= The task =
Print every line below exactly. Skip the pictures.

─── Data supplied ───

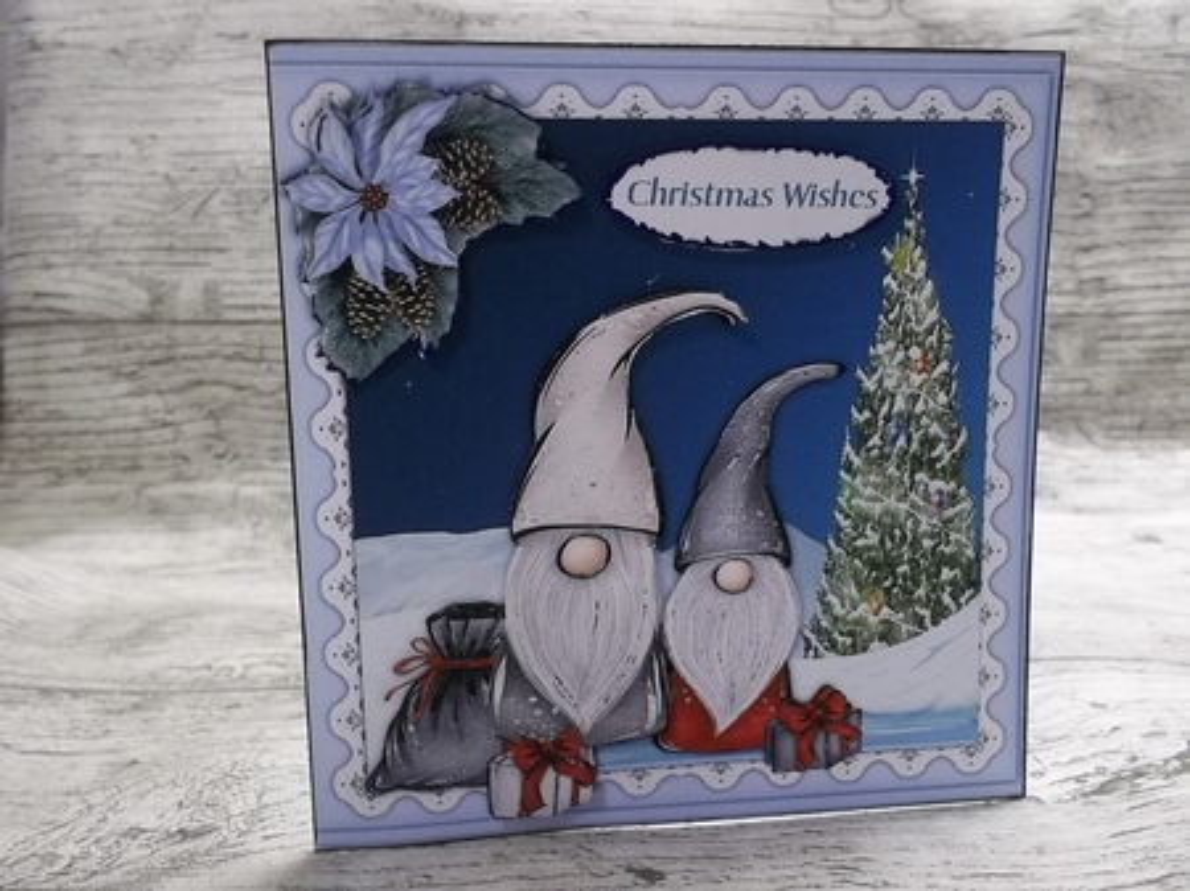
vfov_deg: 48.2
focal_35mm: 29
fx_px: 996
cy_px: 446
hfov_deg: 61.7
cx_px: 595
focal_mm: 4.1
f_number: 3.3
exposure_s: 1/25
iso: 160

───

= Output of the exercise =
vfov_deg: 48.2
focal_35mm: 29
fx_px: 996
cy_px: 446
hfov_deg: 61.7
cx_px: 595
focal_mm: 4.1
f_number: 3.3
exposure_s: 1/25
iso: 160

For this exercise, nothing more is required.